4.0 KiB
EMO Psychological large model fine-tuning data generation tutorial
I. Objectives and Background
In order to have a better representation of our large mental models, we must have high quality data sets. To achieve this goal, we decided to use four powerful AI grand models: Wenxin Yiyi, Tongyi Qianwen, Feifei Spark, and NXP AI to generate conversation data. In addition, we will enhance the cognitive depth of the dataset and improve the generalization ability of the model by adding a small number of self-cognitive datasets.
II. Data set generation method
-
Model selection and data preparation
Choose four big language models, namely Wenxin Yiyi, Tongyi Qianwen, IFei Spark and Zhipu, obtain the API to call the corresponding interface, and prepare to generate dialogue data.
-
**Single round and multiple round dialogue data generation **
Using these four models, we generated 10,000 single - and multi-round conversation data. In doing so, we ensure the diversity, complexity and validity of our data.
Because mental activity is often complex, in order to ensure the diversity of data. We selected a total of 16 * 28
448
scenarios for data set generation. For specific scenario names, please refer to the configuration of the two parametersemotions_list and areas_of_life
in config.yml. -
Inclusion of self-perception datasets
In order to enhance the cognitive ability of the model, we specially added a part of self-cognitive data set. These data sets help the model better understand the context and improve the naturalness and coherence of the conversation.
III. Practical steps
- Initialize
-
Install the required software and libraries.
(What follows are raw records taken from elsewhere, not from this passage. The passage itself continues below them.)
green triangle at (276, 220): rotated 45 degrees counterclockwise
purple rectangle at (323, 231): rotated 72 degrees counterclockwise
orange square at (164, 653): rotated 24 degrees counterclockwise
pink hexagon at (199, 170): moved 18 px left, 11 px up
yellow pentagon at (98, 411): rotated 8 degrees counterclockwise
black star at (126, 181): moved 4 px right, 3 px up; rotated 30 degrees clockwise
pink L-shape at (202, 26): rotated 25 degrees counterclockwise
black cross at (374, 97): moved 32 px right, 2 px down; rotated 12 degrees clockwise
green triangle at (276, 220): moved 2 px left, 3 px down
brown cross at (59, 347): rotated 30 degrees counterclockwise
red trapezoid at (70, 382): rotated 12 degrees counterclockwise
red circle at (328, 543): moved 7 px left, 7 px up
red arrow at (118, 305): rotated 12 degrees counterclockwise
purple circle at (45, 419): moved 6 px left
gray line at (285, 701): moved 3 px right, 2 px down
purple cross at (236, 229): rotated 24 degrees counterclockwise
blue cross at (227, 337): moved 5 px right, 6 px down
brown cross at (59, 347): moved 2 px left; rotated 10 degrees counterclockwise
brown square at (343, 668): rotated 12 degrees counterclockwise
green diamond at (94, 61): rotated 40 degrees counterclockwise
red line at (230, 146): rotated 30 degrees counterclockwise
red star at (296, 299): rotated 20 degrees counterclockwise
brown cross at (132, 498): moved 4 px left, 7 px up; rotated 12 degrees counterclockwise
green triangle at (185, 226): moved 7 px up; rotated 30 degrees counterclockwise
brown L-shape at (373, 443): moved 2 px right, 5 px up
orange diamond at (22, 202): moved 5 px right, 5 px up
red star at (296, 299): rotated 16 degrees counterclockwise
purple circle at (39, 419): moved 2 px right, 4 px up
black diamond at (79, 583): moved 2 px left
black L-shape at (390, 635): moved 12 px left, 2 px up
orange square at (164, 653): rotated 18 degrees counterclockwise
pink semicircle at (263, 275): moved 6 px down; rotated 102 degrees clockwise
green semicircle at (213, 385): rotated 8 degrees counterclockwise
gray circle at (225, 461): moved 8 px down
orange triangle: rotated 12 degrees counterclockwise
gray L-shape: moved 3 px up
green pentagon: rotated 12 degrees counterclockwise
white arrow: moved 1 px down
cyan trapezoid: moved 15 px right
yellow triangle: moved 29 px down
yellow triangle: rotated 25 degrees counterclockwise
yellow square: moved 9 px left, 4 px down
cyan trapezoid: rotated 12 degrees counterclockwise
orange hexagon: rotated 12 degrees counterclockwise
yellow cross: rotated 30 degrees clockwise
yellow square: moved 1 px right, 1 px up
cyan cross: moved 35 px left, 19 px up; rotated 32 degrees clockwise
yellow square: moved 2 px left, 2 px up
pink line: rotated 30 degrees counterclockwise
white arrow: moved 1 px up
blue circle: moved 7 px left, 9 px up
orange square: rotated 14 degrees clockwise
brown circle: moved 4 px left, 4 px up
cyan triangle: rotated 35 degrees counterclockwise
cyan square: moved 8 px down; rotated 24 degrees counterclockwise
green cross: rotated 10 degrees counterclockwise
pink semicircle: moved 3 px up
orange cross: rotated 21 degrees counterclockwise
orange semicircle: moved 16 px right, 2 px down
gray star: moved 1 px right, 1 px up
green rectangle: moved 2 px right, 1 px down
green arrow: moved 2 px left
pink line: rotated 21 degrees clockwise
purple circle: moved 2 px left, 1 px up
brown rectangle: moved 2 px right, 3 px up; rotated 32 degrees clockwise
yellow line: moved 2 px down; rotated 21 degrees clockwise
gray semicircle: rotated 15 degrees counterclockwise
pip install -r requirements.txt -i https://pypi.tuna.tsinghua.edu.cn/simple
-
Prepare input data and configuration parameters.
See
config.yml
for annotations
- Model selection and configuration
- Select the right model for your needs. In order to enable everyone to play with the large model, we chose the InterLLM2-7B as our baseline model (consumer graphics cards can also be deployed fine-tuned oh).
- Make necessary configuration and adjustments to the model. Use XTuner for fine-tuning based on our data set and configuration strategy
- Data generation
- Data generation using Tongyi Qianwen large model.
# Terminal operation bash run_qwen.bash
- Use Baidu Wenxin large model for data generation.
# Terminal operation python ernie_gen_data.py
- Data generation using the NXP AI large model.
# Terminal operation python zhipuai_gen_data.py
- Use IFlystar Fire model for data generation.
# Terminal operation python ./xinghuo/gen_data.py
- Integration of self-cognition datasets
- Self-cognition data set this needs to be manually generated in accordance with the format, the following format can be.
[ { "conversation": [ { "input": "请介绍一下你自己", "output": "我是大佬的emo小助手,可以帮助你解决心理上的问题哦" } ] }, { "conversation": [ { "input": "请做一下自我介绍", "output": "我是大佬的emo小助手,可以帮助你解决心理上的问题哦" } ] } ]
-
Data set integration.
Before data set integration, we need to check whether the generated data has formatting errors, type mismatches, etc. We need check.py to check the data. Finally, merge_json.py is used to combine all the json into one overall json file.
-
Evaluation and optimization
- Evaluate the generated dataset using appropriate evaluation metrics.
- Make necessary optimizations and adjustments based on the evaluation results.
- Testing and deployment
- Evaluate the trained model using an independent test set.
- Make necessary adjustments and optimizations based on test results.
- Deploy the final model into a real application.